This feature is extra-cool, btw. I have a new workflow here at work that's going to have me using this whereas I haven't in the past. I used it for the first time tonight to syncronize some files on my local hard disk to a folder on the destination system's drive over a network.
I noticed a quirk I thought I"d bring up. I'm in the middle of heading out the door and knew I'd forget tomorrow so sorry if this already exists, I noticed the source and destination folders had swapped themselves when it was done with the process. The source was the destination folder and vice-versa. I confirmed that it didn't syncronize this way, it must be a display issue or maybe the syncronize button is activated after it's complete or something. I don't know if this is a common occurence but I noticed it tonight.
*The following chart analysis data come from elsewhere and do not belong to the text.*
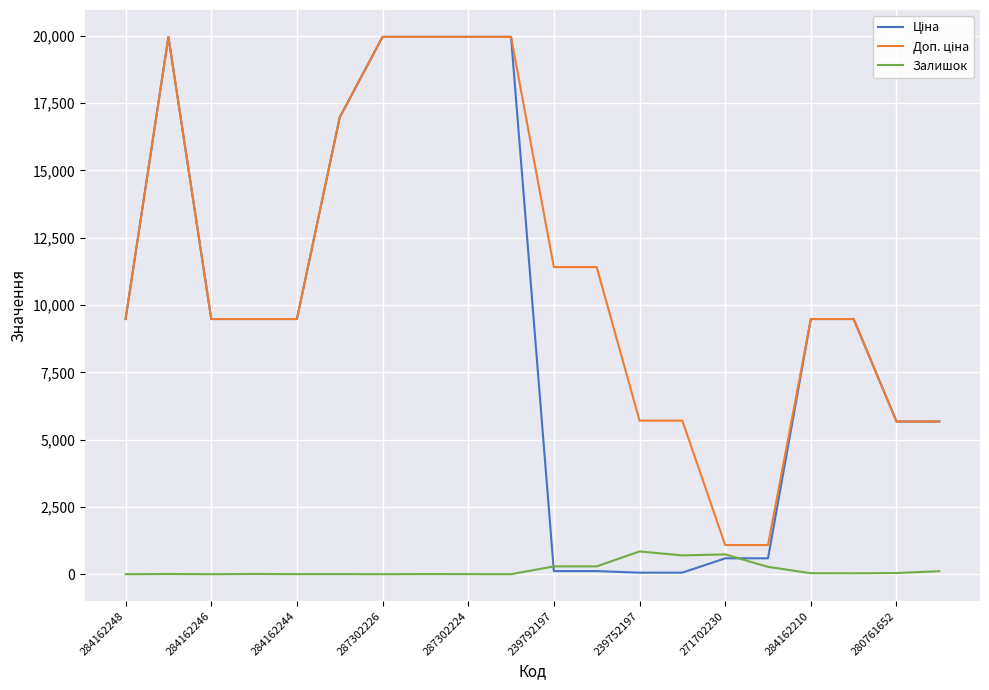

How many lines are shown in the chart?

3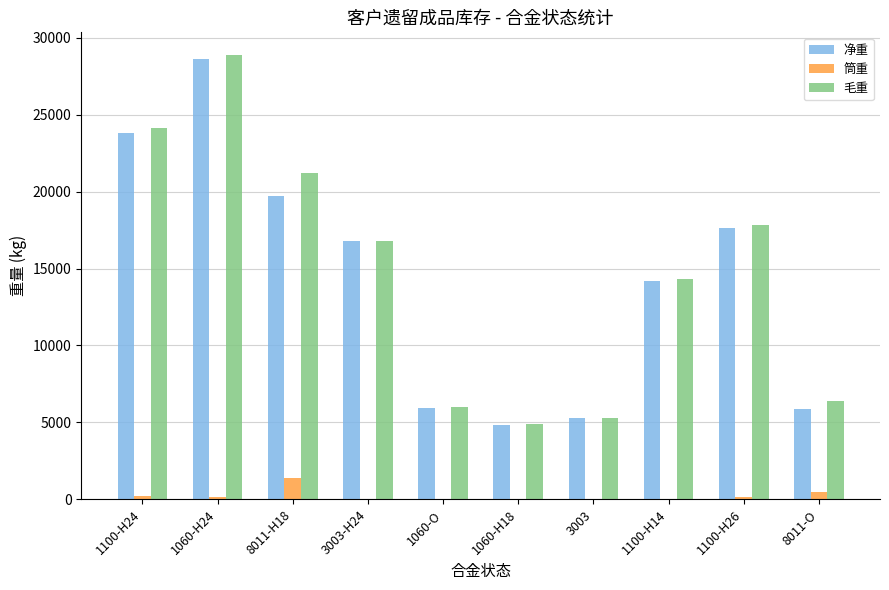

Which series changed the most between 1100-H24 and 8011-O?

净重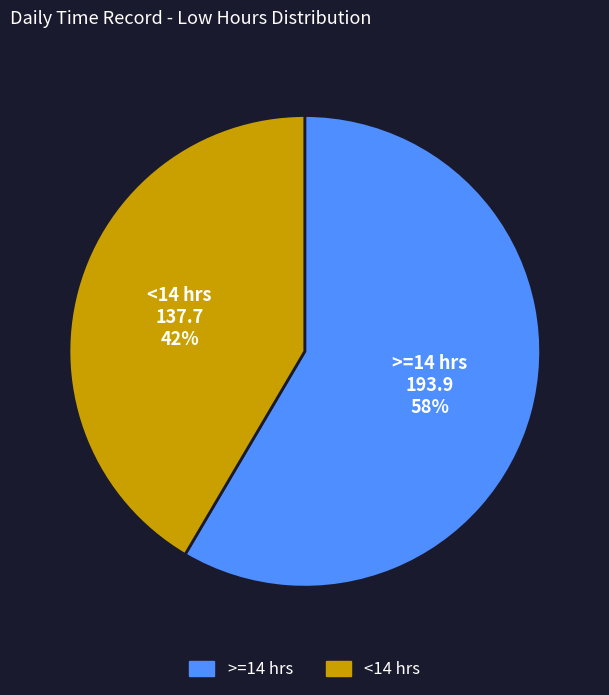

Is there a majority slice in this chart?

Yes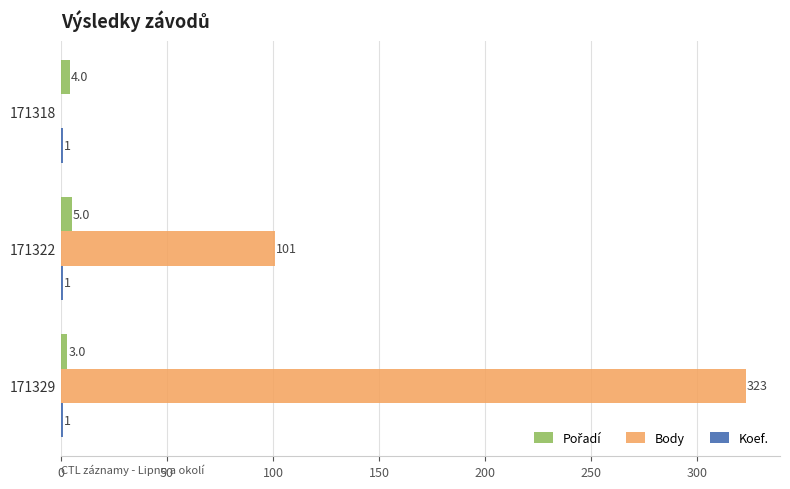

What is the sum of all Body values?

424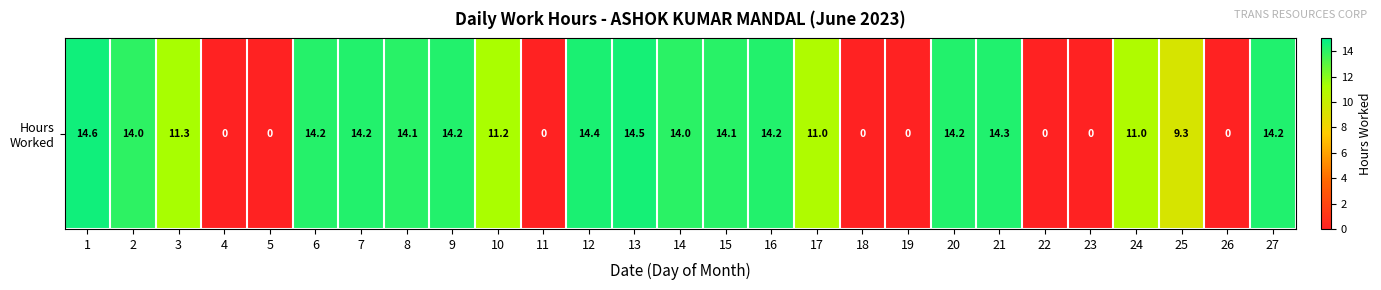

True or false: the data shows 15.0 at 17.

False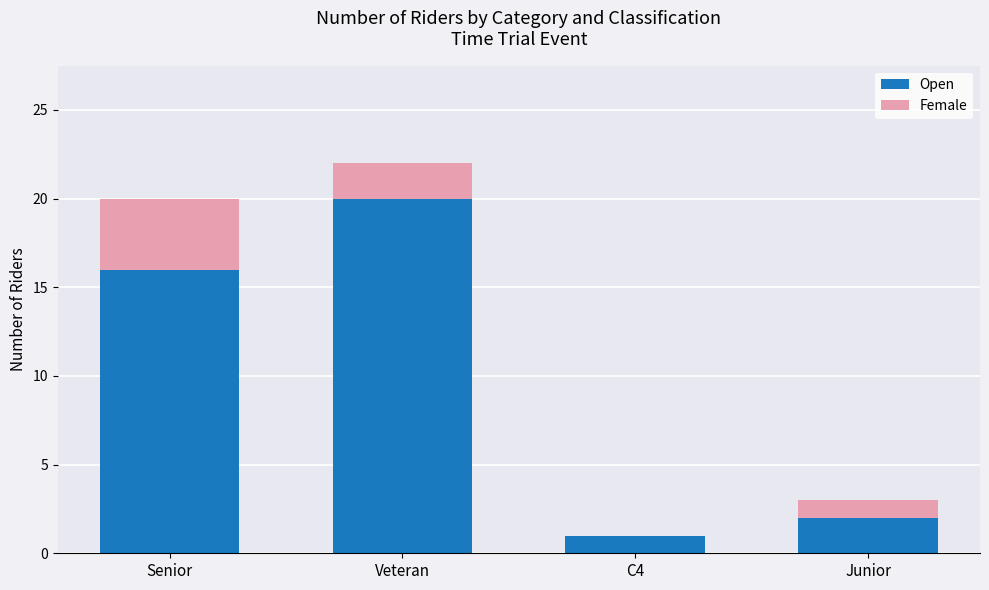

The value of Open at Veteran is 30. True or false?

False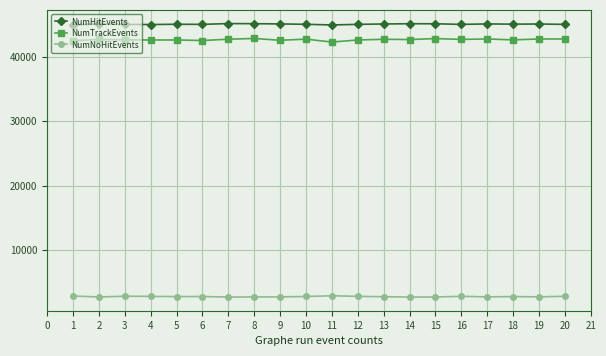

What are all the series names shown in the legend?

NumHitEvents, NumTrackEvents, NumNoHitEvents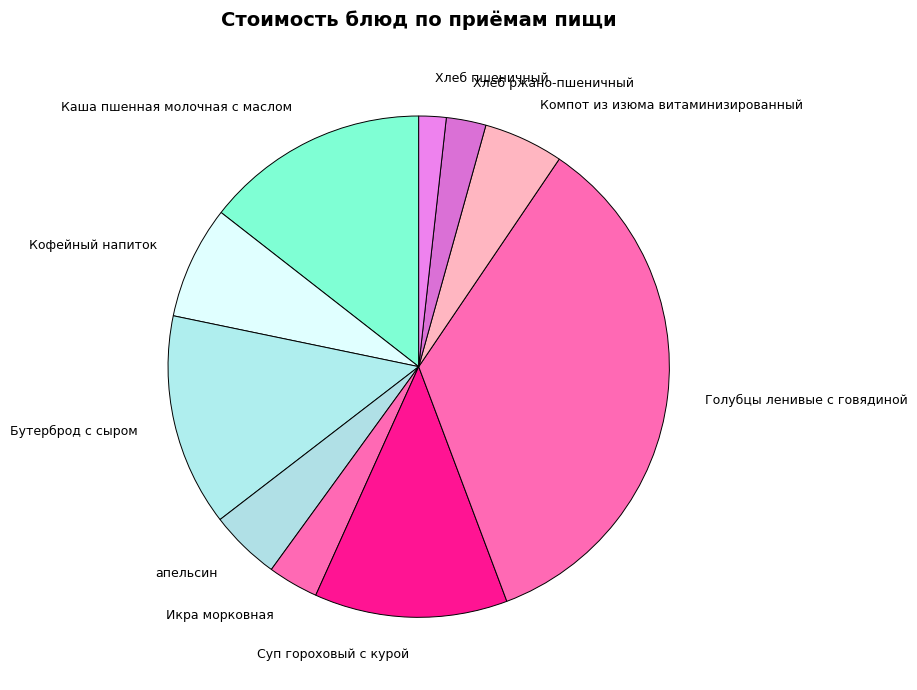

Is the sum of Хлеб пшеничный and Голубцы ленивые с говядиной greater than half?

No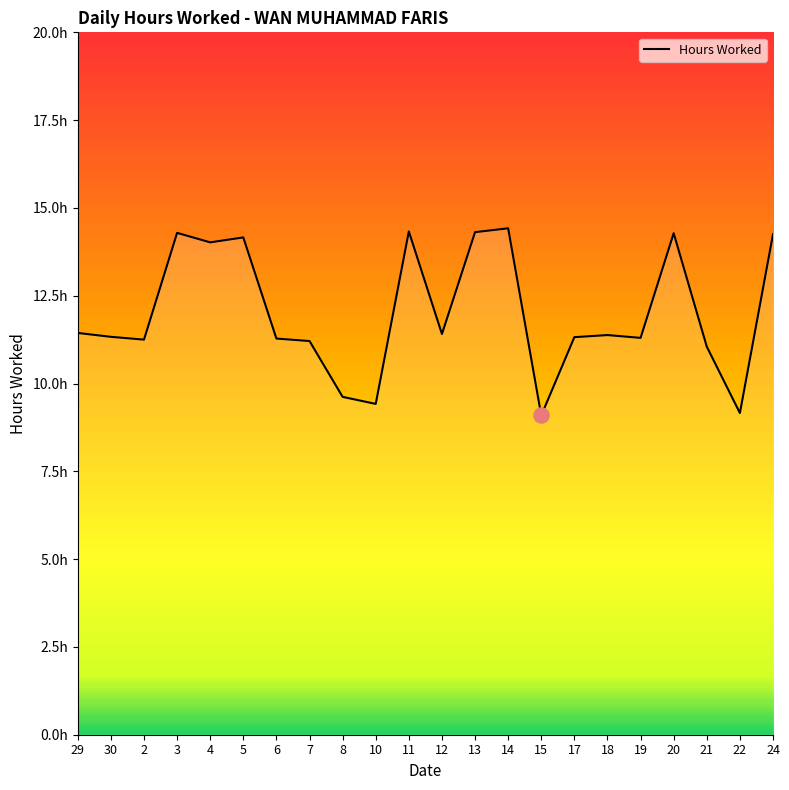

Between 8 and 2, which is larger?

2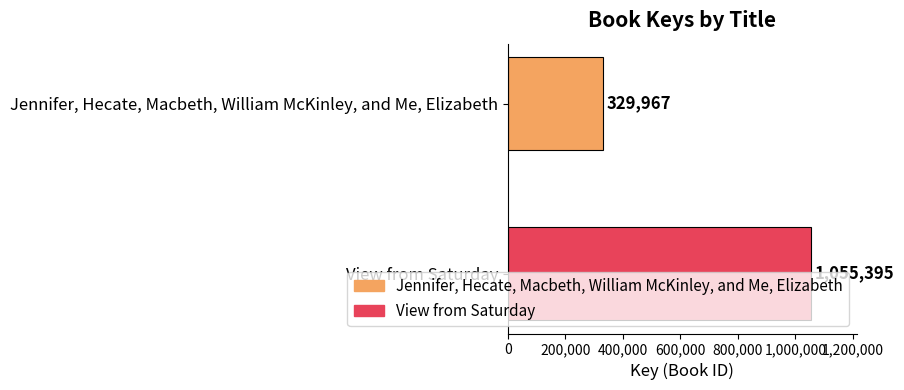

List the series in order of their overall mean, lowest first.

Jennifer, Hecate, Macbeth, William McKinley, and Me, Elizabeth, View from Saturday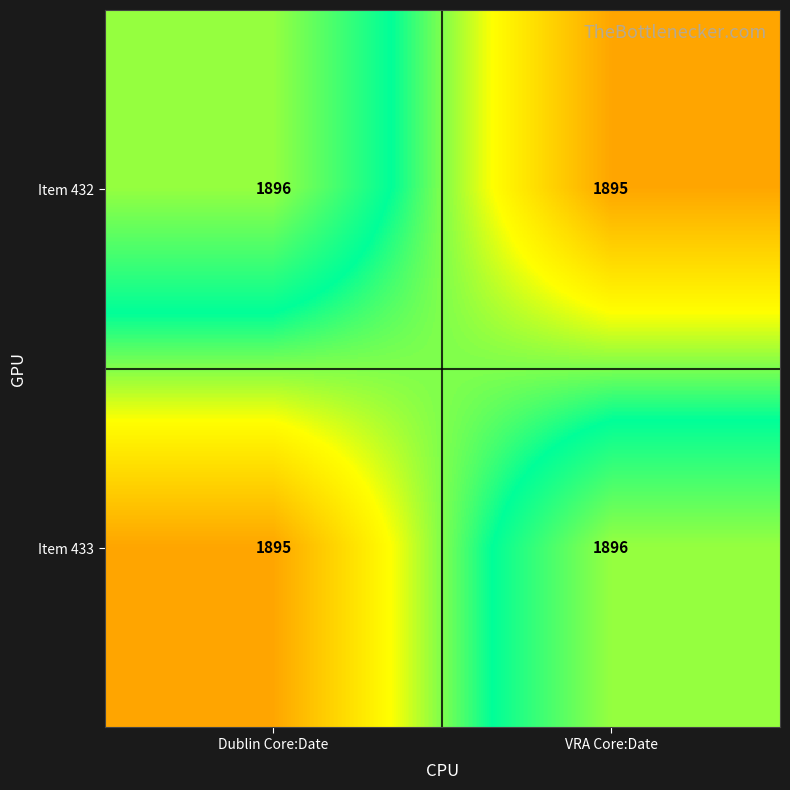

At VRA Core:Date, list the series in order from largest to smallest.

Item 433, Item 432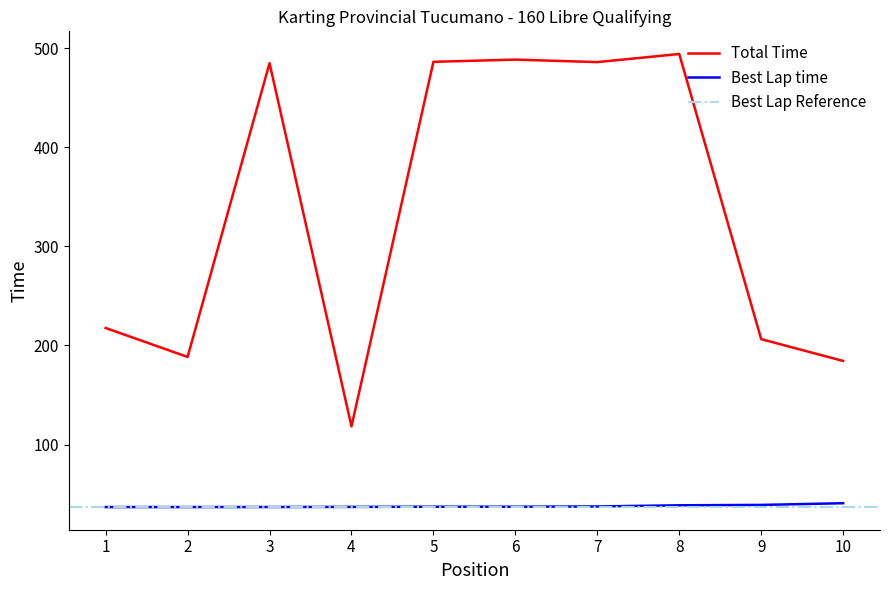

How many values in the Total Time series exceed 484?

5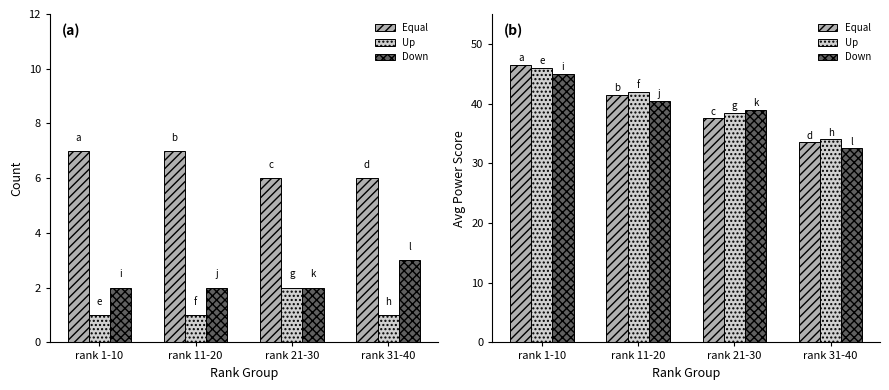

What is the average value of the Up series?

40.1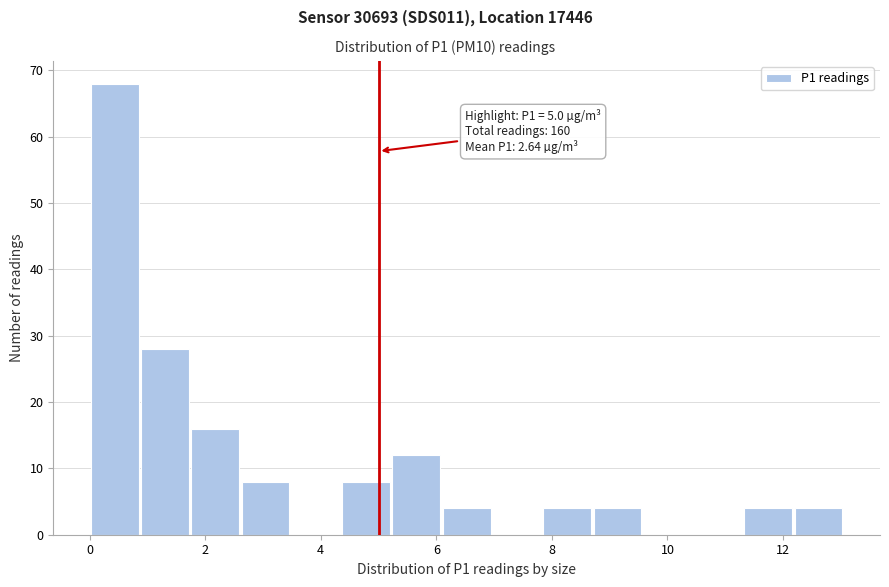

Which range on the x-axis has the tallest bar?

0.0 to 0.8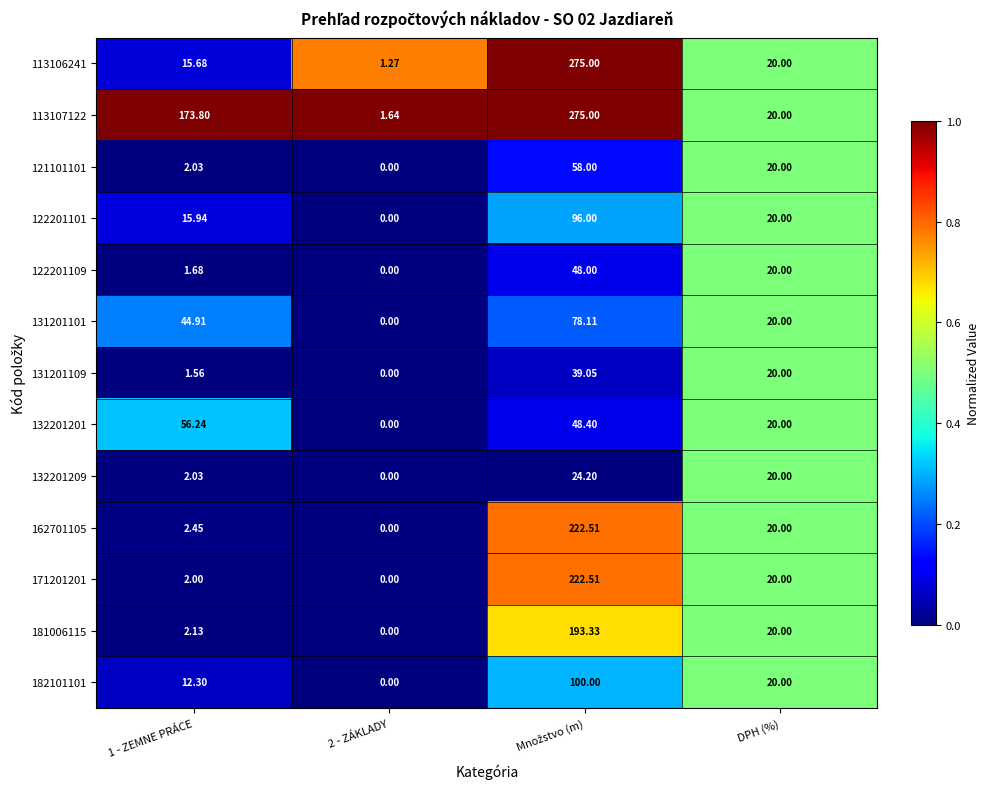

Is the value of 182101101 at 2 - ZÁKLADY greater than the value of 122201109 at 1 - ZEMNE PRÁCE?

No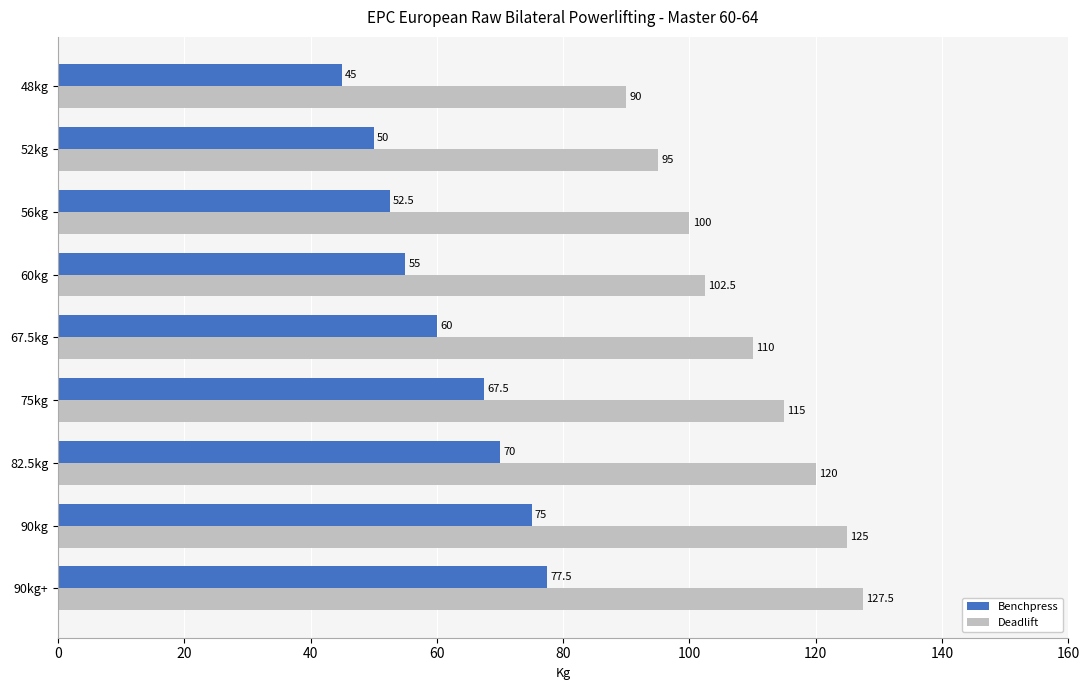

At how many categories does at least one series exceed 83?

9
I can try and give a detail on the steps I took to get it that way if it's necessary, hopefully you can tell just by looking at it where to fix it.
The Source & Destination fields in the Synchronize panel are usually "locked" to follow the source & destination file displays. (You can "unlock" them by clicking padlock icons to the right of the two fields.)
This means that when you change directories in the file displays it is automatically reflected in the Source & Destination fields.
But what it also means is that if you click on the destination file display, which will make it the source, then the Source & Destination fields swap over.
Which filesystems are the source and destination using?
Different filesystems (e.g. NTFS, FAT32, FTP sites, network drives, Zip files) all have different time resolution for different timestamps. Some can only count time in two-second intervals, for example, so times will be rounded up or down when you copy files to them.
The "ignore seconds" option exists to combat this problem.
It does sound like the option is acting in reverse, though I bet there's an explanaton for it. Could you make a screenshot or two showing exactly what's going wrong?